The one-year fellowship will begin in July 2020 with three fellows engaging in adult and pediatric rotations in areas such as pain management, oncology, and home hospice. One fellow will be focused on pediatrics at Children’s, while the adult-focused fellows will focus on rotations at Nebraska Medicine and the Nebraska-Western Iowa VA Healthcare System. New fellows will be selected each year.
The fellowship, which is subspecialty training after residency training, is open to physicians from across the state and nationwide. Physicians can have previously trained in multiple specialties and can even have practiced for years prior to deciding to pursue training.

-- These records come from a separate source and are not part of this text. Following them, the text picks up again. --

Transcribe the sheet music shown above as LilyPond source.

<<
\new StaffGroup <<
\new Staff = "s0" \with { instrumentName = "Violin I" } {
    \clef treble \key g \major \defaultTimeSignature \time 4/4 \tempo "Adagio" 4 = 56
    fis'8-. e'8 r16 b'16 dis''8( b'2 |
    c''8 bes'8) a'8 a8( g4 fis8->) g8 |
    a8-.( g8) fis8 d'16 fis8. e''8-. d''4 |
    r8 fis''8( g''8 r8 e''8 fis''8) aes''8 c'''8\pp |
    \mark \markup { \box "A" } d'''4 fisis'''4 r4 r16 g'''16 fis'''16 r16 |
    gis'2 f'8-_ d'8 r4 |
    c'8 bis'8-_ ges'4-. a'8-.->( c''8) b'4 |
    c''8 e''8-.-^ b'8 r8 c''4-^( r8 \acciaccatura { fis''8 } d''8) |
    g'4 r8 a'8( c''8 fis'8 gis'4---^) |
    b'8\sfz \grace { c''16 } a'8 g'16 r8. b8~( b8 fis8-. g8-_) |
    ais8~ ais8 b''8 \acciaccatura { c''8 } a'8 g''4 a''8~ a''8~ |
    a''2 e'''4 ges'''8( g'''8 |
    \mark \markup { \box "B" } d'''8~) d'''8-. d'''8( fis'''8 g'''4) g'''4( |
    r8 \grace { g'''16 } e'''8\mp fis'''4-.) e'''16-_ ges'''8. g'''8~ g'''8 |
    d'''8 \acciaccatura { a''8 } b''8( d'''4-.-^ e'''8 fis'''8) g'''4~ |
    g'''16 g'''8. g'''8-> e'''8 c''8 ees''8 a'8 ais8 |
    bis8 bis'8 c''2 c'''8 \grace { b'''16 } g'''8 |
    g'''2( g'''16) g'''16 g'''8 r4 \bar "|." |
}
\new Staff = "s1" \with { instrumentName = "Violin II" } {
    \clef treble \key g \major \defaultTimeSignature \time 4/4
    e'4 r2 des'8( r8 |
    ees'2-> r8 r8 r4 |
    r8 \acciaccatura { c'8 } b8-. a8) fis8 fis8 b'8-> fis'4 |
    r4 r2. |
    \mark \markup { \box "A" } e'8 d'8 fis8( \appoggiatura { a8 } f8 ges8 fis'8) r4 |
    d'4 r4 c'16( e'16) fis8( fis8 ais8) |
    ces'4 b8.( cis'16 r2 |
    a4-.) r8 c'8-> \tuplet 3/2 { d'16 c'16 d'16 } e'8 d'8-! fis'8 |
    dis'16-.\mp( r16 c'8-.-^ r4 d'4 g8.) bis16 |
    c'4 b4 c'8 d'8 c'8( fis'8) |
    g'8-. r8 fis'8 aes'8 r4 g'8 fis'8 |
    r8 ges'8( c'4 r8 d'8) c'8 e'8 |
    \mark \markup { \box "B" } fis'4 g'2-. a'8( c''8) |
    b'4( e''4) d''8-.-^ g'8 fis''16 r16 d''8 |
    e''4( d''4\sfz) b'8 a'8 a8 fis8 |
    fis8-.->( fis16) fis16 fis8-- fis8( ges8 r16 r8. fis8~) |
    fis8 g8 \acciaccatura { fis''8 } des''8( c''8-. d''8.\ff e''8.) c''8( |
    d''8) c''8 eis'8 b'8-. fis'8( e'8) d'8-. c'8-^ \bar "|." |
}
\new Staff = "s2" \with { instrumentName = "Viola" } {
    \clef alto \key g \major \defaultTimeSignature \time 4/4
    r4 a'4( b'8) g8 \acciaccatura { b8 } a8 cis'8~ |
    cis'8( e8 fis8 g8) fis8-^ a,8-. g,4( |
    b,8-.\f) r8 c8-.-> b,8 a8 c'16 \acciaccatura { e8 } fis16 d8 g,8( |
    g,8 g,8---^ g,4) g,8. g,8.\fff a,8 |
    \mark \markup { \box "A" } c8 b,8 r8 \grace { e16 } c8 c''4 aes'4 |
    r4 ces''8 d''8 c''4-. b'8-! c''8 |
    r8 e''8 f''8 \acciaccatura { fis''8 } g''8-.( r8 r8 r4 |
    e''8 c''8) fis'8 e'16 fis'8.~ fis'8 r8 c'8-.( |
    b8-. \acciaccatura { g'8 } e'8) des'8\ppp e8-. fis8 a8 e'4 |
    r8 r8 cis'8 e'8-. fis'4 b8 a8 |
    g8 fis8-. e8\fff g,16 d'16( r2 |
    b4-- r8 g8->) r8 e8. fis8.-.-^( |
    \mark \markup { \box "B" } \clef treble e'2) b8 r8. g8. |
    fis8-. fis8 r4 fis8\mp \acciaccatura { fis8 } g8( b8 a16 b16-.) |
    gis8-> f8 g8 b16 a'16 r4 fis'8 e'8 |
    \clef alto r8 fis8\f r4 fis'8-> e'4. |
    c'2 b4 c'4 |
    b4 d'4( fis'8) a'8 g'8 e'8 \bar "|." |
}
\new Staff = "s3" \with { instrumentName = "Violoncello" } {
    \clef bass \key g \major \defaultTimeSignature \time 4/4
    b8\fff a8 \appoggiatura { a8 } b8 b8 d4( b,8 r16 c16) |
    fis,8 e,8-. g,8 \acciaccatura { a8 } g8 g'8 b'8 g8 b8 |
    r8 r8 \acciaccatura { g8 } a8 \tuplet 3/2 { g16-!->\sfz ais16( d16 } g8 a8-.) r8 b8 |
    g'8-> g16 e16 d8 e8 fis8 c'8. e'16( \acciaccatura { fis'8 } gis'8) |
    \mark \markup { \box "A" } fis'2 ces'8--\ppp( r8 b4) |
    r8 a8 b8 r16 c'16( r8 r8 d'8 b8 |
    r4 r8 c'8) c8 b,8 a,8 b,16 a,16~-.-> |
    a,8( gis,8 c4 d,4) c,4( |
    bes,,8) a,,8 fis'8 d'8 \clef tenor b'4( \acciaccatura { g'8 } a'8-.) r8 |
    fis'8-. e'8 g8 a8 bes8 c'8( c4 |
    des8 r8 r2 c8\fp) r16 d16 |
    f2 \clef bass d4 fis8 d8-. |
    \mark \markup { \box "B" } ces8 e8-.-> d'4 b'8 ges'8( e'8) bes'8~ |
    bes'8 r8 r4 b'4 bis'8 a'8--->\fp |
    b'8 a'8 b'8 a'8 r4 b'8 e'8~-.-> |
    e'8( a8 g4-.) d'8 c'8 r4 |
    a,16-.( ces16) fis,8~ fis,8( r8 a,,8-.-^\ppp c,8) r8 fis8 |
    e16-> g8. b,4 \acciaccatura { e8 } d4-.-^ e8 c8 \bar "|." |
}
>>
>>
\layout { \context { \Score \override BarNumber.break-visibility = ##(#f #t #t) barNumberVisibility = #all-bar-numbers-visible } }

The fellowship also will expand educational capacity for additional learning including medical students, nursing students, and resident physicians in end-of-life care.
“We need to dramatically expand the number of physicians trained in this area to meet the needs of patients in hospitals as well as in the outpatient clinics,” said Al Fisher, M.D, Ph.D., associate professor and chief of the UNMC Department of Internal Medicine’s Division of Geriatrics, Gerontology and Palliative Medicine. “We know from clinical studies that palliative care — even for those with treatable diseases — can improve outcomes and quality of life.
“We can help patients manage day-to-day symptoms related to serious diseases, but as an illness progresses, there also may be times when the burden of continued medical interventions outweigh their benefits, or when aggressive treatments become inconsistent with the patient’s goals.”
Dr. Fisher points to demands for physicians with these skills at the medical center, in part, because the programs care for patients with cancer, advanced heart failure, advanced lung disease, end-stage renal disease, or serious neurologic illnesses including dementia, Lou Gehrig’s disease, or multiple sclerosis.
He said one of the things physicians with the training can do is help identify patients who could receive the benefits of hospice earlier.
“Nationally we know people get referred to hospice late. The average time people spend in hospice is less than a month, and it is often just days or a few weeks. We’re really underutilizing a great resource for both patients and their families,” Dr. Fisher said.